SAN FRANCISCO – The inaugural Schweickart Prize was awarded June 28 to an astronomer proposing an international campaign to detect objects approaching Earth from the direction of the sun.

Joseph DeMartini, a University of Maryland astronomy Ph.D. student, won a $10,000 grant from B612 Foundation’s prize named for Apollo astronaut Rusty Schweickart. The prize, to be awarded annually, recognizes graduate students with innovative ideas for planetary defense.

“We are now technically able to slightly modify the natural clockwork of the solar system to enhance the survival of Earth life,” Schweickart said in a news briefing. “This is the challenge to be met by Joe DeMartini and many other bright young people who will follow in his footsteps.”

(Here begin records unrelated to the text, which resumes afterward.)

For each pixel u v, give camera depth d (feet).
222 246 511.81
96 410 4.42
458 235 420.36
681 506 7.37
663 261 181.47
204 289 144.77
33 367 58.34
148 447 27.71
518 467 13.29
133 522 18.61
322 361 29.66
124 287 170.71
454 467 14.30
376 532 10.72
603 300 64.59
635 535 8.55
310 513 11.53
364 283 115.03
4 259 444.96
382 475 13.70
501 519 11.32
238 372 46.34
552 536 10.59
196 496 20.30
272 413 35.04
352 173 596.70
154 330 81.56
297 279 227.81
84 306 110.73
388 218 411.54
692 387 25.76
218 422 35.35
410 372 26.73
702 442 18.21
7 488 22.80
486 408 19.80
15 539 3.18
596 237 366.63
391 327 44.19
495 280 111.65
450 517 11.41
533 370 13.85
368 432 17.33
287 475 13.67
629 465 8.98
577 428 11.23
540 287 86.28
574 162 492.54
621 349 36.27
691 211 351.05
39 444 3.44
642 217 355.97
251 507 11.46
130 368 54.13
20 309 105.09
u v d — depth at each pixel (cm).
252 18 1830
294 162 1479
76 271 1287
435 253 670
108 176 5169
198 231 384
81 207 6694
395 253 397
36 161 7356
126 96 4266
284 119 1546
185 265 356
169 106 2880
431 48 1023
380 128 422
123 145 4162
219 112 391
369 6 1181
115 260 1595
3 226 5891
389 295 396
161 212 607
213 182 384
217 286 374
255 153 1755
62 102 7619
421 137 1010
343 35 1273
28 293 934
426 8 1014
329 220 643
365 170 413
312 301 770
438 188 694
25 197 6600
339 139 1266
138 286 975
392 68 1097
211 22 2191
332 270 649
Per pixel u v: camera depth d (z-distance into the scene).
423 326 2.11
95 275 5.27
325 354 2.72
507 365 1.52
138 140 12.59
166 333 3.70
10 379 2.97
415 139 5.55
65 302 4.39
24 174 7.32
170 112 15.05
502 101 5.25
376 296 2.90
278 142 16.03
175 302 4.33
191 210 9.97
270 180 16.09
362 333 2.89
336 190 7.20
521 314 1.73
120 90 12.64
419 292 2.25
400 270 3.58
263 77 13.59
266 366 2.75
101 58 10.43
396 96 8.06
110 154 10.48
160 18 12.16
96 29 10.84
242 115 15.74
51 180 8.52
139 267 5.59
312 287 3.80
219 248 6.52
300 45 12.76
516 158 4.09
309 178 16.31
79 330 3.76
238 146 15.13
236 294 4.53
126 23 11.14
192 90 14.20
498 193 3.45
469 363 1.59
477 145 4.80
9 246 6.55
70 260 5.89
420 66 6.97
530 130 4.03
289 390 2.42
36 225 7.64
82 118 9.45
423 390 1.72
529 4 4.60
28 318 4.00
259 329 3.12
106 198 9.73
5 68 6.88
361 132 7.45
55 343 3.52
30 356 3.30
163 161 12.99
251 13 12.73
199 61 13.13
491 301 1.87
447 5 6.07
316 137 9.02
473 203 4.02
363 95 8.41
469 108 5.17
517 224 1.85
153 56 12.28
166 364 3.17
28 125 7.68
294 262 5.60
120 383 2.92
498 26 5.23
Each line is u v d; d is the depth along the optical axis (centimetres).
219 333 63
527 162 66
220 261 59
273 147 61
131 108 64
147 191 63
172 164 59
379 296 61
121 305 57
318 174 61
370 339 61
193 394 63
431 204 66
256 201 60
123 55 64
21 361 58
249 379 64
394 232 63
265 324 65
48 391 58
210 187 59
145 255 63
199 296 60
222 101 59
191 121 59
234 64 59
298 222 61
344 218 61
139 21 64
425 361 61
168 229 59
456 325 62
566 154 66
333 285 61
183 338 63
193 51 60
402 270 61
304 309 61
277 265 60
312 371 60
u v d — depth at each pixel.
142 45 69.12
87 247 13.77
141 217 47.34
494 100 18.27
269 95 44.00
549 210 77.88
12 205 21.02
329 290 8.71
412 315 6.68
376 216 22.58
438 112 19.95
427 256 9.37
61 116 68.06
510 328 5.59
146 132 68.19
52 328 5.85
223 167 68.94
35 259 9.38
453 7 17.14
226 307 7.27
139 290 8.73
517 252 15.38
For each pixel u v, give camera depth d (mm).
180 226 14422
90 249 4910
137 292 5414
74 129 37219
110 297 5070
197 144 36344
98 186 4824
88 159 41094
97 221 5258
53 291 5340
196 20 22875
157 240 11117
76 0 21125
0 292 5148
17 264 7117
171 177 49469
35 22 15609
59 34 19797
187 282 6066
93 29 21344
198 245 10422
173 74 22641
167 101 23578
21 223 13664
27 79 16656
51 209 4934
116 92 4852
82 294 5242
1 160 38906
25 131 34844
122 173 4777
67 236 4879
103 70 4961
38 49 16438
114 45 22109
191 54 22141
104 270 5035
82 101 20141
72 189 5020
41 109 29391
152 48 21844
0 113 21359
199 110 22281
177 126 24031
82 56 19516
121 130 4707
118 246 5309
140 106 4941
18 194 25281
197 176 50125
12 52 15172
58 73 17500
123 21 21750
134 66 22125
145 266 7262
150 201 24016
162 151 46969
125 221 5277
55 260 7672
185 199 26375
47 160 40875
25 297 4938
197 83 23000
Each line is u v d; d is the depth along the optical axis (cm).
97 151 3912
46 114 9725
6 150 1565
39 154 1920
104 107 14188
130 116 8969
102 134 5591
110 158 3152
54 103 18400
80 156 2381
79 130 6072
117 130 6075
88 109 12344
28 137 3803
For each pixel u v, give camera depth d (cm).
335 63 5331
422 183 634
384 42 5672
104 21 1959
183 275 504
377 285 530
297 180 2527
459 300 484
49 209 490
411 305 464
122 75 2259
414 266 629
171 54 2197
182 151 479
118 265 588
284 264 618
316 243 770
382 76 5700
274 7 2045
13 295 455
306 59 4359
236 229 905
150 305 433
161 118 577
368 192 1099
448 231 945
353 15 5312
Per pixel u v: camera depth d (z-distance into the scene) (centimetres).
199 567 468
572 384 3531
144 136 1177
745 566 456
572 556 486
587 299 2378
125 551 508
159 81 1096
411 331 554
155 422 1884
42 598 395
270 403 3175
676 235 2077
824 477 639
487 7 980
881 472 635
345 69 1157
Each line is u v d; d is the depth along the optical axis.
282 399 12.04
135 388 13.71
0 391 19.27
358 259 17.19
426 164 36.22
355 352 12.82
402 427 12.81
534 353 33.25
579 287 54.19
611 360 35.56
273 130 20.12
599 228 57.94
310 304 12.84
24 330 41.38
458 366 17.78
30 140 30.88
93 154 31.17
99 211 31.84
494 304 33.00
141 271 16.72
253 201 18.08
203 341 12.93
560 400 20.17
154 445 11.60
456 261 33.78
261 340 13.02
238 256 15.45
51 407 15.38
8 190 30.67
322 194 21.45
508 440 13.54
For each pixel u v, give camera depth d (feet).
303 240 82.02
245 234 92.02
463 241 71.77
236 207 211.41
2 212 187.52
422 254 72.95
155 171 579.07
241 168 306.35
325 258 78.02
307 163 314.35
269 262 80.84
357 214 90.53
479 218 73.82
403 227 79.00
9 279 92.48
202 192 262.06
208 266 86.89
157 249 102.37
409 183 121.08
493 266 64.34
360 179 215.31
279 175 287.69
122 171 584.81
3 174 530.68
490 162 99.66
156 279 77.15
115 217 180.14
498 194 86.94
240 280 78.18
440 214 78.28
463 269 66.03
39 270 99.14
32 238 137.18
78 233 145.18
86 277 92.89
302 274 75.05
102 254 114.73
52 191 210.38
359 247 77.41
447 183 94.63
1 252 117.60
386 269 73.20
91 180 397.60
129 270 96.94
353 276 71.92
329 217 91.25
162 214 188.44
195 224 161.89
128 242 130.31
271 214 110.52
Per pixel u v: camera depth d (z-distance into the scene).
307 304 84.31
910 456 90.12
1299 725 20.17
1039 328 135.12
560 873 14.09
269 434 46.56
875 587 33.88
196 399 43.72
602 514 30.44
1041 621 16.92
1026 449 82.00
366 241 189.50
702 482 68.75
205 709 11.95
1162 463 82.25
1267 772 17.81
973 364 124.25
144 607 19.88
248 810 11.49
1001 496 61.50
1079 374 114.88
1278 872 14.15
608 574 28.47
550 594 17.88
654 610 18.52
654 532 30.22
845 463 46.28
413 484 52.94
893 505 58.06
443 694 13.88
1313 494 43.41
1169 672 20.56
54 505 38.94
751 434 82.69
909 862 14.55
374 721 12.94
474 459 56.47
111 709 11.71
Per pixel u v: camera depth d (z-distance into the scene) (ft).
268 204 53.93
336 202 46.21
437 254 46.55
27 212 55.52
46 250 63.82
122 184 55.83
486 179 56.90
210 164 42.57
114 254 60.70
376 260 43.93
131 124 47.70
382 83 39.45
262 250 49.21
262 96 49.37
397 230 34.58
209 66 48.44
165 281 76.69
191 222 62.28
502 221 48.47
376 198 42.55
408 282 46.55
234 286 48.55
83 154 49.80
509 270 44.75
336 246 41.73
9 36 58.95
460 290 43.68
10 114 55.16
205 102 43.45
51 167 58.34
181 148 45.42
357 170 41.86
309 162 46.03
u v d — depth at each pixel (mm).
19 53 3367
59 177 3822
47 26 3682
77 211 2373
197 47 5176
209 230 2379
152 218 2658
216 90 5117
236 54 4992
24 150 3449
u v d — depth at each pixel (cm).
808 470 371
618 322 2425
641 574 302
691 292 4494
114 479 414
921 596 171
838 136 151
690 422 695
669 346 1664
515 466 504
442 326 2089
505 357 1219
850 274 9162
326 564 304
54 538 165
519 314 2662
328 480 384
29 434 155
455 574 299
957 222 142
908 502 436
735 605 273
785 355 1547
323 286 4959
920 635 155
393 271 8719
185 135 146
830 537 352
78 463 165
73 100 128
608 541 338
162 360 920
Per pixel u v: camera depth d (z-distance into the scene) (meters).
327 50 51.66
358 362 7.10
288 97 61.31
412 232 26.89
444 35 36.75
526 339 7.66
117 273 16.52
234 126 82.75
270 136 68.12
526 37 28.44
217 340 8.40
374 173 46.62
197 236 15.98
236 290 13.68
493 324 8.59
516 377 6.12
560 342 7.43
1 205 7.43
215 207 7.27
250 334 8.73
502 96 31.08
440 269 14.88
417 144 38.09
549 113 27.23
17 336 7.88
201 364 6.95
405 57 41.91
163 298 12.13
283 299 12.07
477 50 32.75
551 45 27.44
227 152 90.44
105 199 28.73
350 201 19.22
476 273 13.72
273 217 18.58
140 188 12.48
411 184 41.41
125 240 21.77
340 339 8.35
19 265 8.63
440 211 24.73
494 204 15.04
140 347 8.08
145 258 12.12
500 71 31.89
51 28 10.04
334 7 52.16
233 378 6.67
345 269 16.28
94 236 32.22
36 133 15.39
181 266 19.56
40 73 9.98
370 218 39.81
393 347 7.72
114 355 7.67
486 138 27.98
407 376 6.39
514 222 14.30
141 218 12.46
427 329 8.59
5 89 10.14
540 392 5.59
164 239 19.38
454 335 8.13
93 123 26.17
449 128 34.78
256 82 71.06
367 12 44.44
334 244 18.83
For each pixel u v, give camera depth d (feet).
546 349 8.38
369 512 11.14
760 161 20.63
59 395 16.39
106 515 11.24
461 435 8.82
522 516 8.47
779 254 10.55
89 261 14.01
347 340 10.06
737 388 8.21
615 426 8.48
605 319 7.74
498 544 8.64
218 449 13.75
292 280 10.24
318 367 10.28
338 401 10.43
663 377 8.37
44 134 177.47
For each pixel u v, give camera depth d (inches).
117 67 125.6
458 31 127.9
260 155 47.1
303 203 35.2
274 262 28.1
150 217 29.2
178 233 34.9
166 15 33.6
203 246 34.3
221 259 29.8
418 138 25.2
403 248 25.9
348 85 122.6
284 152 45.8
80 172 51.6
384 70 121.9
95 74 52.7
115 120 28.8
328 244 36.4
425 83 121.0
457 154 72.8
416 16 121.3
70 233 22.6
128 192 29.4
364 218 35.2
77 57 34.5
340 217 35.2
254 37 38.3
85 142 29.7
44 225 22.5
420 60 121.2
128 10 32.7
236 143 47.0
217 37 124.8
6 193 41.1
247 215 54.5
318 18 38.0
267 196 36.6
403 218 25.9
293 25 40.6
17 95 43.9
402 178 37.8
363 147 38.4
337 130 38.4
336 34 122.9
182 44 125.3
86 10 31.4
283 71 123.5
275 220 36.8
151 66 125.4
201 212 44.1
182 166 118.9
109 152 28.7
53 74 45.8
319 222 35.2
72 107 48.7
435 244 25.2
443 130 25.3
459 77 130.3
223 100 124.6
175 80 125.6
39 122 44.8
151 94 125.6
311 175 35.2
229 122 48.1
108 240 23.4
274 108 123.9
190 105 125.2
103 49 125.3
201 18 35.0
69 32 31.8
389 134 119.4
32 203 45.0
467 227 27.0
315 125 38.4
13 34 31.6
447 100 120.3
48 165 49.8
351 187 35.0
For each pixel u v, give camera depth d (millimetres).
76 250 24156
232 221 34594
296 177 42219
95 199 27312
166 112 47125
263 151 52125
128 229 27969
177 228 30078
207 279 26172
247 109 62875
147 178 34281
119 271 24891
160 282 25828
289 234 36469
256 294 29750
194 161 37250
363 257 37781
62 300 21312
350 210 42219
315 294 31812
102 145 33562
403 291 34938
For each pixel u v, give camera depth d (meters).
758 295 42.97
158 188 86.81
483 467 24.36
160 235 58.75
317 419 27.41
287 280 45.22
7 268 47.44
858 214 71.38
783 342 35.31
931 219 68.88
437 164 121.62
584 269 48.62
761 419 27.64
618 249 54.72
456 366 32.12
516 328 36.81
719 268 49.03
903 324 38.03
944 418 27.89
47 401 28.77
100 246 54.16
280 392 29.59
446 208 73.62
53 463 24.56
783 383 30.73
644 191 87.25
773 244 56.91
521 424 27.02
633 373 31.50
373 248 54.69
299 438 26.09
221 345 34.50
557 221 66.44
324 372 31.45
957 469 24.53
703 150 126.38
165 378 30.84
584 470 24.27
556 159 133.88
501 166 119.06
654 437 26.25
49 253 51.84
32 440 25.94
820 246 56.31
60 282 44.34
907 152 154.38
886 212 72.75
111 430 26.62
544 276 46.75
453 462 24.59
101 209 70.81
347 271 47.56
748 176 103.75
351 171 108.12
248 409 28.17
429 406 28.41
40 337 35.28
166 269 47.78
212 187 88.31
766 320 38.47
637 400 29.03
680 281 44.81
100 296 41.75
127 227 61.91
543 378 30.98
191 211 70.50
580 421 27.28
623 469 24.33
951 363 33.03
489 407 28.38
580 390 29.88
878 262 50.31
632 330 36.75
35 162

In addition to funding, DeMartini said the prize gives him access to a network of people and organizations that could help carry out his proposal to focus ground-based telescopes toward the sun for roughly an hour before sunrise and after sunset.

The goal is to detect asteroids or comets in Apollo or Atens orbits “that cross the Earth’s orbit, because those are the ones that have the highest chance of a potential impact,” DeMartini said.

Apollo asteroids spend most of their time outside Earth’s orbit. Aten asteroids tend to be inside Earth orbit.

“In order to see asteroids in the Aten family during any large fraction of their orbit, you would need to be looking in the direction of the sun,” DeMartini said.

Rubin Observatory

In particular, DeMartini hopes the award lends support to a proposal for the Vera C. Rubin Observatory in Chile to conduct a detailed survey of the near-sun region during twilight. A network of ground-based observatories could make additional observations at sunrise and sunset to verify discoveries. Further support for orbit characterization would come from recent advances in NEO verification methods.

Ground-based telescopes ignore “a huge swath” of the inner solar system because the sky is simply too bright, DeMartini said.

When “the sun is just below the horizon at sunset or just below the horizon before sunrise, the very bright object of the sun is suddenly out of our field of view,” DeMartini said. “The sky is still a little bit bright, but we can point our telescope in the direction of the sun and not have the image totally overexposed by solar brightness.”

Schweickart Prize sponsors include Anousheh Ansari, Barrington Crater Co, Future Ventures, Geoffrey Notkin, Jurvetson Family Foundation, Meteor Crater, Randy Schweickart and Michelle Heng, and Rusty B. Schweickart and Joanne Keys.

Rusty Schweickart, an Apollo 9 astronaut, is a co-founder of the Association of Space Explorers and of the B612 Foundation.